Collected data:
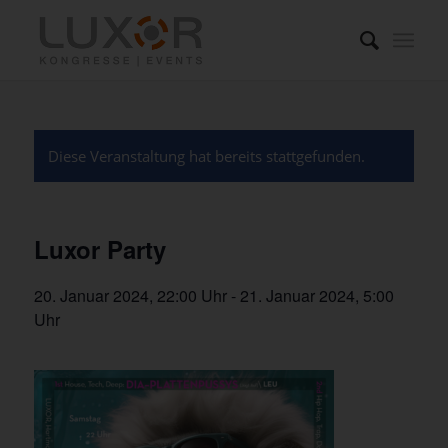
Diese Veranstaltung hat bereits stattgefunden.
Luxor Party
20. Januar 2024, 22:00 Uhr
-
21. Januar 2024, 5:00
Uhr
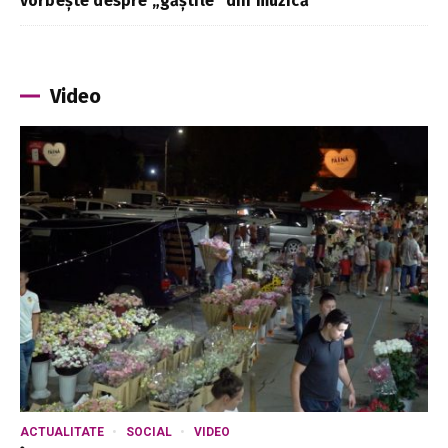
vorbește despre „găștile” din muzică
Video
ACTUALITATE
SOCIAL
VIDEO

◆ **The problem**
Your copy should match the data exactly, apart from the images, which are dropped.

◆ **Reply to the exercise**
Diese Veranstaltung hat bereits stattgefunden.
Luxor Party
20. Januar 2024, 22:00 Uhr
-
21. Januar 2024, 5:00
Uhr
vorbește despre „găștile” din muzică
Video
ACTUALITATE
SOCIAL
VIDEO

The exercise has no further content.